■ **Task directions**
Count how many lines below include the string "stone", and give that number without anything else.

━━━━━ Dataset records ━━━━━

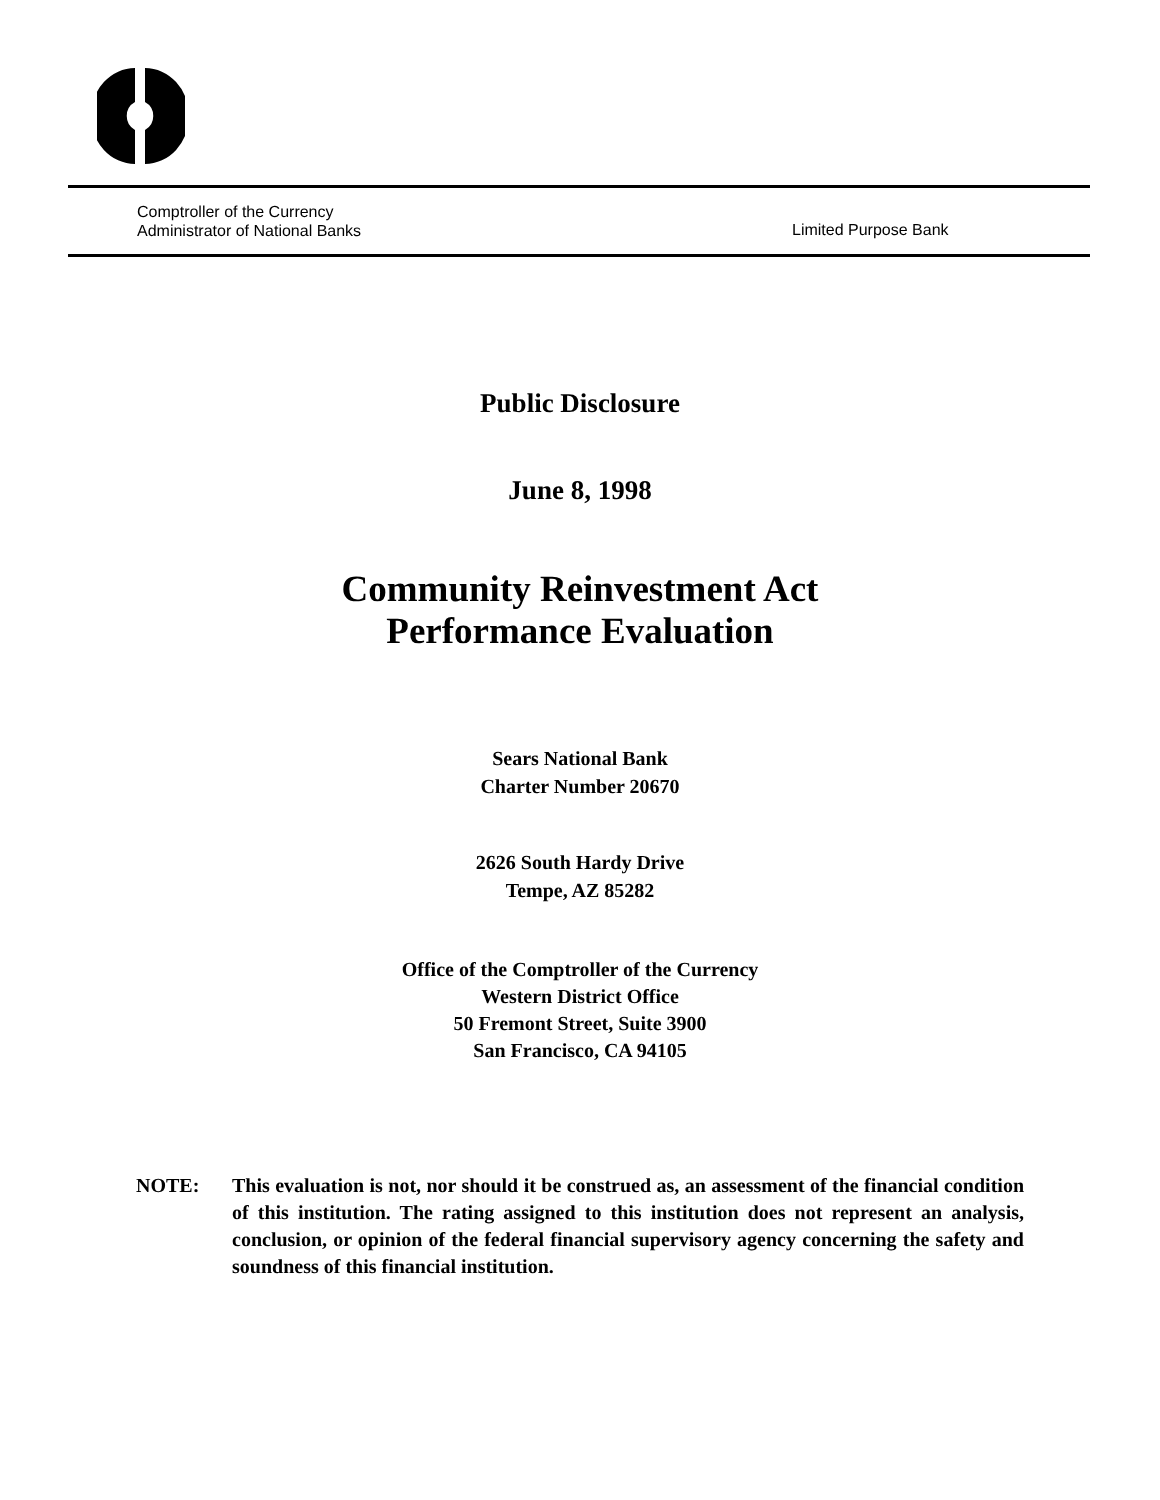Comptroller of the Currency
Administrator of National Banks
Limited Purpose Bank
Public Disclosure
June 8, 1998
Community Reinvestment Act
Performance Evaluation
Sears National Bank
Charter Number 20670
2626 South Hardy Drive
Tempe, AZ 85282
Office of the Comptroller of the Currency
Western District Office
50 Fremont Street, Suite 3900
San Francisco, CA 94105
NOTE: This evaluation is not, nor should it be construed as, an assessment of the financial condition of this institution. The rating assigned to this institution does not represent an analysis, conclusion, or opinion of the federal financial supervisory agency concerning the safety and soundness of this financial institution.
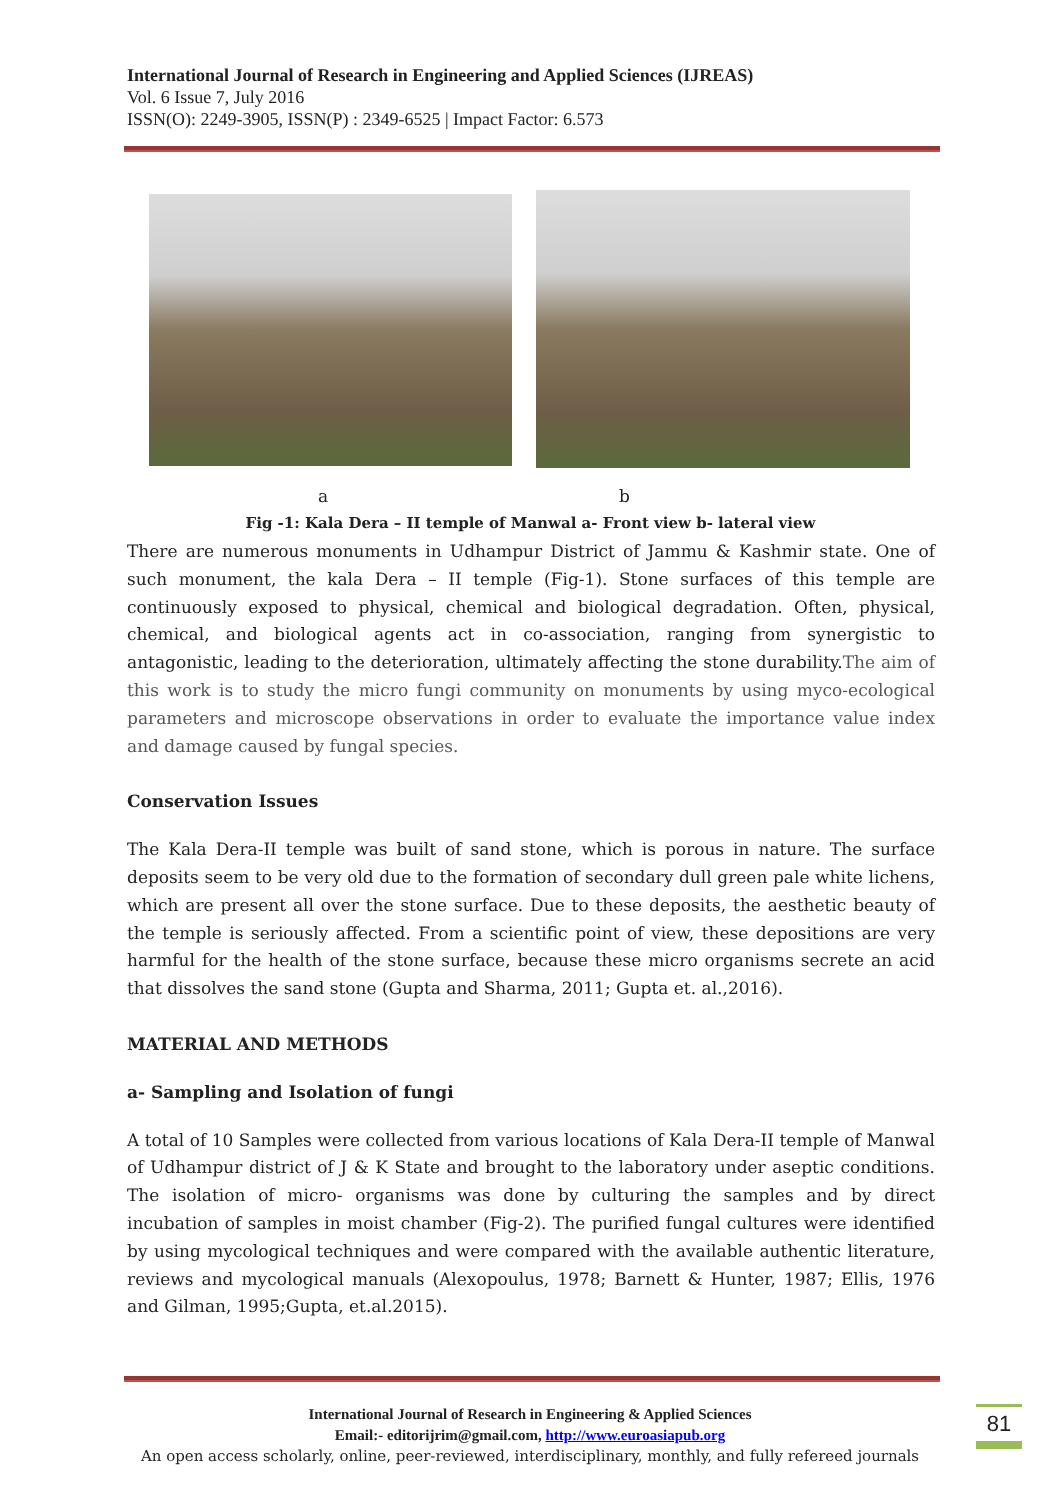International Journal of Research in Engineering and Applied Sciences (IJREAS)
Vol. 6 Issue 7, July 2016
ISSN(O): 2249-3905, ISSN(P) : 2349-6525 | Impact Factor: 6.573
a b
Fig -1: Kala Dera – II temple of Manwal a- Front view b- lateral view
There are numerous monuments in Udhampur District of Jammu & Kashmir state. One of such monument, the kala Dera – II temple (Fig-1). Stone surfaces of this temple are continuously exposed to physical, chemical and biological degradation. Often, physical, chemical, and biological agents act in co-association, ranging from synergistic to antagonistic, leading to the deterioration, ultimately affecting the stone durability.The aim of this work is to study the micro fungi community on monuments by using myco-ecological parameters and microscope observations in order to evaluate the importance value index and damage caused by fungal species.
Conservation Issues
The Kala Dera-II temple was built of sand stone, which is porous in nature. The surface deposits seem to be very old due to the formation of secondary dull green pale white lichens, which are present all over the stone surface. Due to these deposits, the aesthetic beauty of the temple is seriously affected. From a scientific point of view, these depositions are very harmful for the health of the stone surface, because these micro organisms secrete an acid that dissolves the sand stone (Gupta and Sharma, 2011; Gupta et. al.,2016).
MATERIAL AND METHODS
a- Sampling and Isolation of fungi
A total of 10 Samples were collected from various locations of Kala Dera-II temple of Manwal of Udhampur district of J & K State and brought to the laboratory under aseptic conditions. The isolation of micro- organisms was done by culturing the samples and by direct incubation of samples in moist chamber (Fig-2). The purified fungal cultures were identified by using mycological techniques and were compared with the available authentic literature, reviews and mycological manuals (Alexopoulus, 1978; Barnett & Hunter, 1987; Ellis, 1976 and Gilman, 1995;Gupta, et.al.2015).
International Journal of Research in Engineering & Applied Sciences
Email:- editorijrim@gmail.com, http://www.euroasiapub.org
An open access scholarly, online, peer-reviewed, interdisciplinary, monthly, and fully refereed journals
81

━━━━━

■ **Answer to the problem**
2